Urban buses produce one-quarter of black carbon emissions from road transport, despite constituting only 1% of the global on-road vehicle fleet. Black carbon is a potent short-lived climate pollutant with a warming impact 900 to 3200 times that of carbon dioxide. As a harmful ultrafine component of particulate matter, black carbon operates as a universal carrier of toxins into the lungs and bloodstream, thereby contributing to premature deaths from outdoor air pollution globally. These black carbon emissions come from older-generation diesel engine technology, found in more than 80% of new buses sold today. Investments in “soot-free” engine technology in urban bus fleets will accelerate progress toward addressing urban air pollution and near-term climate change.

This report addresses the opportunities for facilitating, and the barriers to financing, the transition to soot-free urban bus fleets in 20 megacities. A soot-free engine is any diesel or alternative fuel engine that meets Euro VI or U.S. 2010 emission standards, such as any diesel engine with a diesel particulate filter, gas engine, or dedicated electric drive engine. These engines, in combination with ultralow-sulfur diesel (10 ppm S or less) or alternative fuels, are capable of a 99% reduction in diesel black carbon emissions. The Climate & Clean Air Coalition (CCAC) launched the Soot-Free Urban Bus Fleets Project in 2015 to accelerate the deployment of soot-free engine technologies in 20 large cities around the world. This report provides the technical basis for city officials, local fleet operators, and financial institutions to jointly increase the finance of soot-free urban bus fleets in these cities.
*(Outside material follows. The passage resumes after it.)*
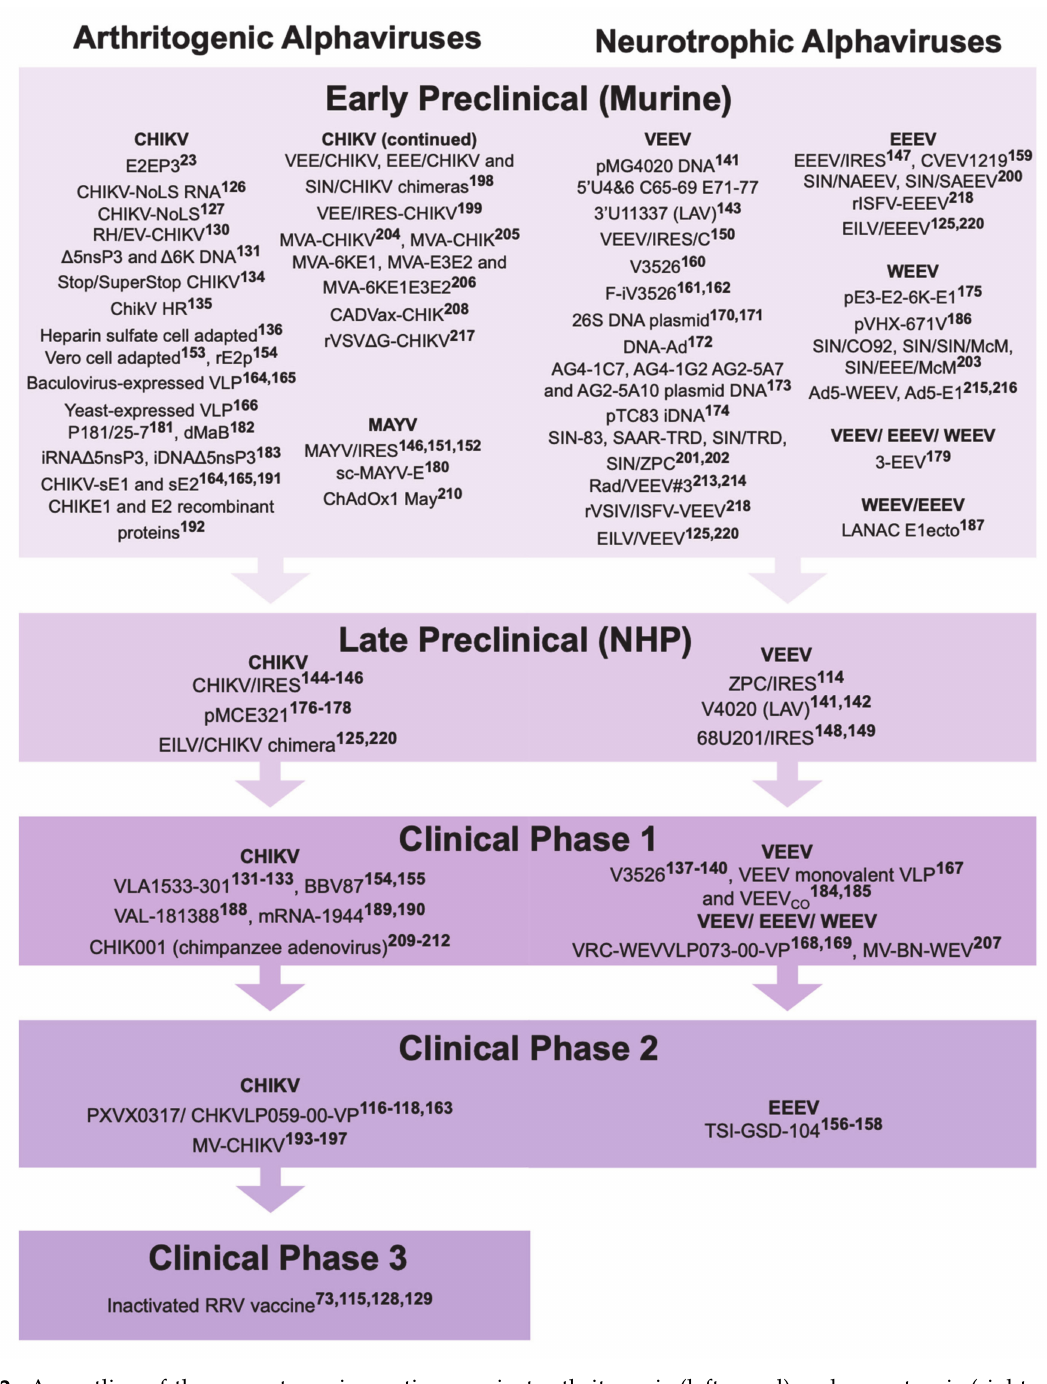
Figure 2. An outline of the current vaccine options against arthritogenic (left panel) and neurotropic (right panel) al- phaviruses. Most of these vaccine candidates are currently under preclinical testing (early preclinical—vaccine candidates tested in mouse models; late preclinical—vaccine candidates currently under testing in non-human primates (NHP)), while a minority of them are currently undergoing clinical trials (Phase 1, 2 or 3). LAV; live-attenuated virus; VLP, virus-like particle; SIN, Sindbis virus; ISFV, Isfahan virus; May, Mayaro virus; EILV, Eilat virus, VSV/VSIV, vesicular stomatitis virus; MV, measles virus; MVA, modified vaccinia virus Ankara. Data curated from literature reported through February 2021. Numbers in superscript refer to reference numbers (See Reference list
Despite higher upfront cost, a transition to soot-free technology in these 20 cities over the next 10 years is associated with cumulative cost savings in the tens of billions of dollars. In these cities, soot-free urban bus fleets will on average deliver lower total cost of ownership, relative to the higher-polluting buses purchased today, within 5 to 9 years of purchase. These buses would require lower financial outlays over the life of the vehicle in most cities (17 of 20) and under most cases (including a wide range of diesel prices, capital costs, and bus operating efficiencies), despite a higher upfront cost. For example, a 10-year shift to soot-free technologies in all 20 cities assuming median diesel fuel prices would result in 3% to 40% lower total cost of ownership (see Figure ES-1). These cost savings are attributable to the lower operating costs of soot-free buses, which arise from using less (or less expensive) energy coupled with lower maintenance costs for certain technologies (i.e., diesel hybrids and dedicated electric drive). The monetized value of climate and health benefits adds to the savings and can justify investments in soot-free buses in all 20 cities, even under conservative assumptions. In light of the potential social and economic return on investment, this study provides a basis for city officials, fleet operators, and financial institutions to finance the transition to soot-free urban bus fleets.